Stati Uniti: a scuola con il Reggio Emilia Approach
C’è chi la considera la scuola del futuro, ma è già presente. Porta la firma «Reggio Emilia Approach» e trae le sue origini agli inizi degli anni Settanta, grazie a una formidabile idea di un insegnante, Loris Malaguzzi, con il sostegno di un gruppo di cittadini e amministratori del comune di Reggio Emilia. È il metodo di insegnamento tutto italiano che il mondo ci ammira. A cominciare dagli Stati Uniti.
In molti vedono una naturale evoluzione, in epoca moderna, delle intuizioni sviluppate a inizio Novecento da Maria Montessori, educatrice e neuropsichiatra infantile. «Reggio Emilia Approach» è una filosofia educativa che fonda le sue radici proprio sull’immagine di un bambino con forti potenzialità di sviluppo, che apprende e cresce nelle relazioni con gli altri.
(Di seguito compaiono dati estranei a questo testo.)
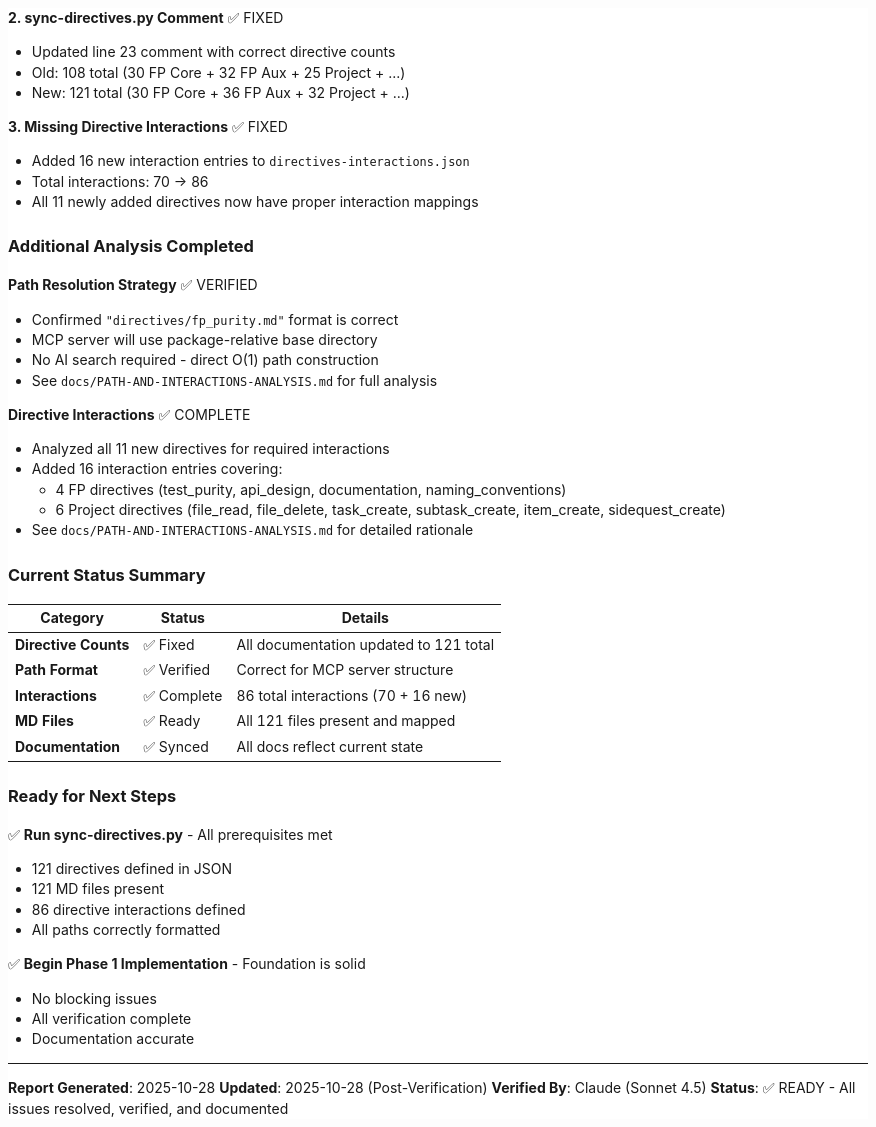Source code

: **2. sync-directives.py Comment** ✅ FIXED
- Updated line 23 comment with correct directive counts
- Old: 108 total (30 FP Core + 32 FP Aux + 25 Project + ...)
- New: 121 total (30 FP Core + 36 FP Aux + 32 Project + ...)

**3. Missing Directive Interactions** ✅ FIXED
- Added 16 new interaction entries to `directives-interactions.json`
- Total interactions: 70 → 86
- All 11 newly added directives now have proper interaction mappings

### Additional Analysis Completed

**Path Resolution Strategy** ✅ VERIFIED
- Confirmed `"directives/fp_purity.md"` format is correct
- MCP server will use package-relative base directory
- No AI search required - direct O(1) path construction
- See `docs/PATH-AND-INTERACTIONS-ANALYSIS.md` for full analysis

**Directive Interactions** ✅ COMPLETE
- Analyzed all 11 new directives for required interactions
- Added 16 interaction entries covering:
  - 4 FP directives (test_purity, api_design, documentation, naming_conventions)
  - 6 Project directives (file_read, file_delete, task_create, subtask_create, item_create, sidequest_create)
- See `docs/PATH-AND-INTERACTIONS-ANALYSIS.md` for detailed rationale

### Current Status Summary

| Category | Status | Details |
|----------|--------|---------|
| **Directive Counts** | ✅ Fixed | All documentation updated to 121 total |
| **Path Format** | ✅ Verified | Correct for MCP server structure |
| **Interactions** | ✅ Complete | 86 total interactions (70 + 16 new) |
| **MD Files** | ✅ Ready | All 121 files present and mapped |
| **Documentation** | ✅ Synced | All docs reflect current state |

### Ready for Next Steps

✅ **Run sync-directives.py** - All prerequisites met
- 121 directives defined in JSON
- 121 MD files present
- 86 directive interactions defined
- All paths correctly formatted

✅ **Begin Phase 1 Implementation** - Foundation is solid
- No blocking issues
- All verification complete
- Documentation accurate

---

**Report Generated**: 2025-10-28
**Updated**: 2025-10-28 (Post-Verification)
**Verified By**: Claude (Sonnet 4.5)
**Status**: ✅ READY - All issues resolved, verified, and documented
I punti di forza sono la partecipazione delle famiglie, il lavoro di gruppo, la presenza dell’atelier e della figura dell’atelierista, della cucina interna, il coordinamento didattico. Con la consapevolezza di poter lavorare efficacemente su «i cento linguaggi» di cui l’essere umano è dotato e che il bambino può scoprire. Come? Nell’azione quotidiana, con diversi materiali, più linguaggi, più punti di vista. Tenendo attivi mani, pensiero ed emozione. Ma soprattutto valorizzando l’espressività e la creatività del singolo individuo in quanto tale, e allo stesso tempo membro della società. Le stesse tecnologie entrano così nelle scuole dell’infanzia, diventando uno dei cento linguaggi del bambino.
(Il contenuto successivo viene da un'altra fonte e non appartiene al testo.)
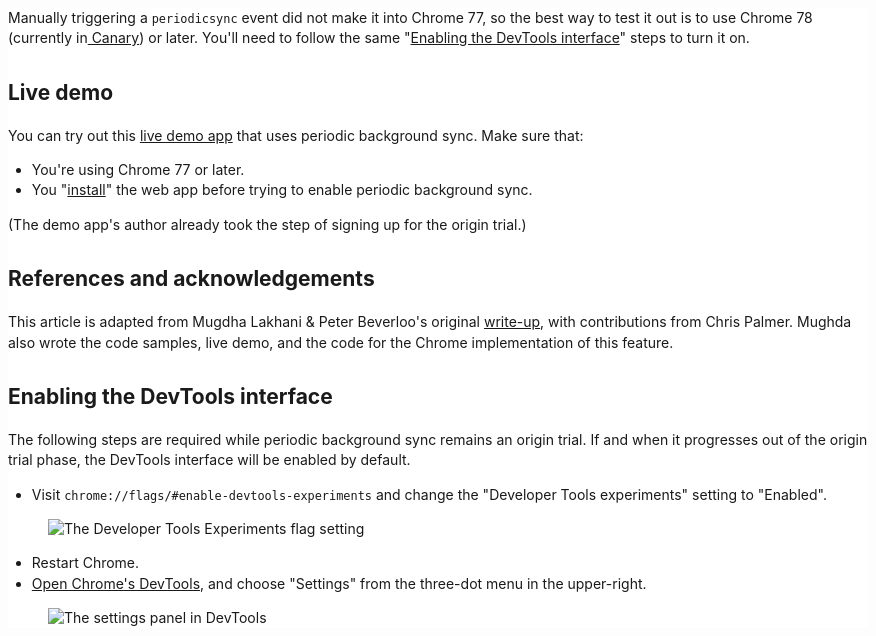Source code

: Manually triggering a `periodicsync` event did not make it into Chrome 77, so
the best way to test it out is to use Chrome 78 (currently in[ Canary](https://www.google.com/chrome/canary/))
or later. You'll need to follow the same "[Enabling the DevTools interface](#enabling_the_devtools_interface)"
steps to turn it on.

## Live demo

You can try out this
[live demo app](https://webplatformapis.com/periodic_sync/periodicSync_improved.html)
that uses periodic background sync. Make sure that:

- You're using Chrome 77 or later.
- You "[install](/web/fundamentals/app-install-banners/)" the web app before
  trying to enable periodic background sync.

(The demo app's author already took the step of signing up for the origin trial.)

## References and acknowledgements

This article is adapted from Mugdha Lakhani & Peter Beverloo's original
[write-up](https://github.com/beverloo/periodic-background-sync/blob/master/README.md),
with contributions from Chris Palmer. Mughda also wrote the code samples, live
demo, and the code for the Chrome implementation of this feature.

## Enabling the DevTools interface

The following steps are required while periodic background sync remains an
origin trial. If and when it progresses out of the origin trial phase, the
DevTools interface will be enabled by default.

- Visit `chrome://flags/#enable-devtools-experiments` and change the "Developer
  Tools experiments" setting to "Enabled".

<figure>
  <img
    src="/web/updates/images/2019/08/periodic-background-sync/4-experiments.png"
    class="browser-screenshot"
    alt="The Developer Tools Experiments flag setting">
</figure>

- Restart Chrome.
- [Open Chrome's DevTools](/web/tools/chrome-devtools/open), and choose
  "Settings" from the three-dot menu in the upper-right.

<figure>
  <img
    src="/web/updates/images/2019/08/periodic-background-sync/5-settings.png"
    class="browser-screenshot"
    alt="The settings panel in DevTools">
</figure>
Un esempio concreto è l’atelier «Paesi digitali» ospitato al Centro Internazionale Loris Malaguzzi di Reggio Emilia, dove la manualità si intreccia con il digitale. Perché i «nativi digitali» non temono la tecnologia, anzi la adattano alla loro sensibilità espressiva. Un approccio spesso avventuroso: attraverso video, web cam, tavole grafiche e diversi oggetti si creano paesaggi immaginari, dove il bambino diventa protagonista. «Sul versante internazionale – spiega Claudia Giudici (nella foto), presidente di “Reggio Children” –, sono state nostre “ambasciatrici” le mostre “I cento linguaggi dei bambini” e “Lo stupore del conoscere” che per anni hanno girato il mondo diffondendo il Reggio Emilia Approach. Ad oggi – aggiunge – “Reggio Children”, che con l’istituzione “Scuole e Nidi d’infanzia” del comune di Reggio Emilia e “Fondazione Reggio Children” forma il sistema del “Reggio Emilia Approach”, conta relazioni con 142 Paesi del mondo, 35 dei quali costituiscono il network internazionale di “Reggio Children”».
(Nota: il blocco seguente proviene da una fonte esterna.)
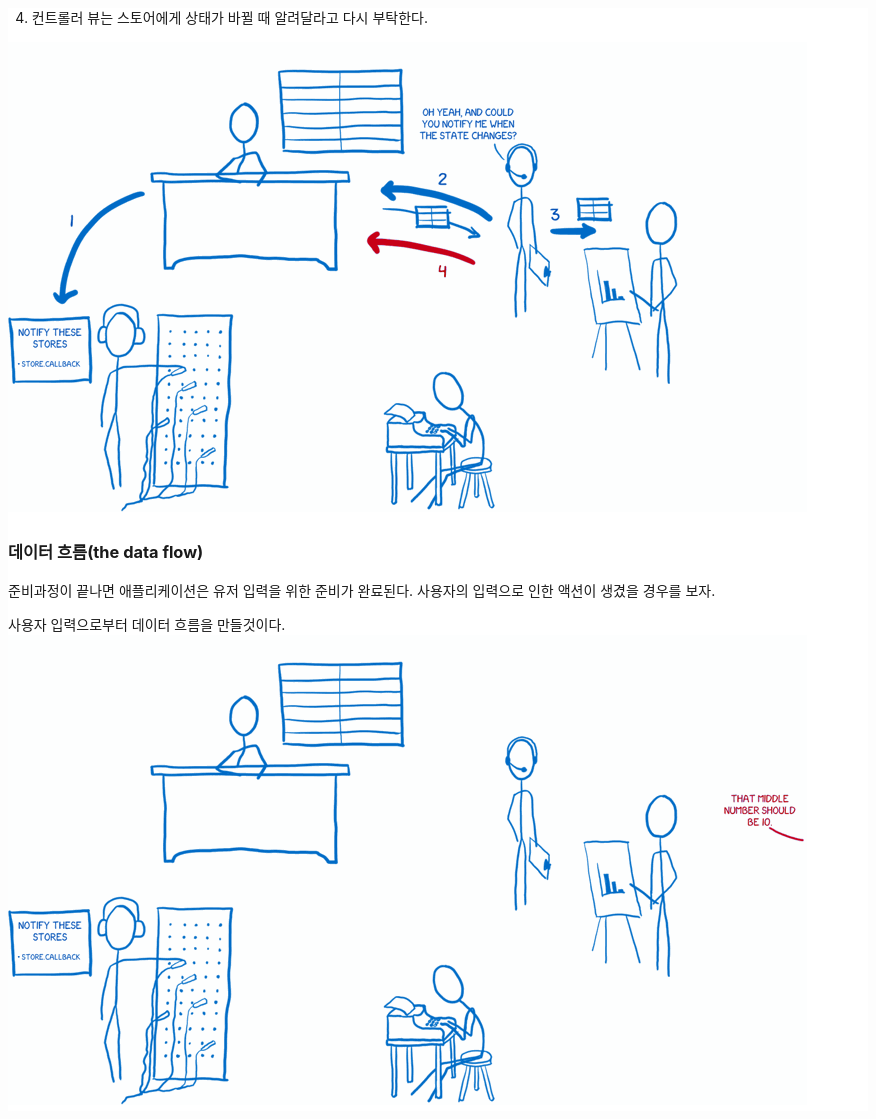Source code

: 4. 컨트롤러 뷰는 스토어에게 상태가 바뀔 때 알려달라고 다시 부탁한다.

![](12.png)

### 데이터 흐름(the data flow)

준비과정이 끝나면 애플리케이션은 유저 입력을 위한 준비가 완료된다. 사용자의 입력으로 인한 액션이 생겼을 경우를 보자.

사용자 입력으로부터 데이터 흐름을 만들것이다.
![](13.png)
Un approccio che ha preso piede più rapidamente all’estero, anche se «le richieste dall’Italia – precisa Giudici – sono significativamente aumentate: sia sotto forma di collaborazioni, sia come iniziative di formazione a Reggio e in diverse parti del nostro Paese. Gli Stati Uniti – ricorda – sono tra i Paesi che da moltissimi anni dialogano con noi sui temi dell’educazione. Grazie anche al “North America Reggio Emilia Alliance” che cura formazione, conferenze, seminari. Tra le iniziative, la mostra “Lo stupore del Conoscere” (esposta attualmente a Seattle e da giugno a Boston) e la diffusione di libri editi da Reggio Children sul “Reggio Emilia Approach”. Sono innumerevoli le scuole americane che si ispirano al nostro metodo: cito, come esempio, la Scuola italiana di San Francisco».
A distanza di anni, il metodo funziona e si allarga: «Le frontiere, non tanto del futuro ma del presente, sono Cina, India, tutta l’area dell’Asia (oltre i Paesi che già hanno una relazione consolidata con noi come Corea e Giappone) e l’Africa».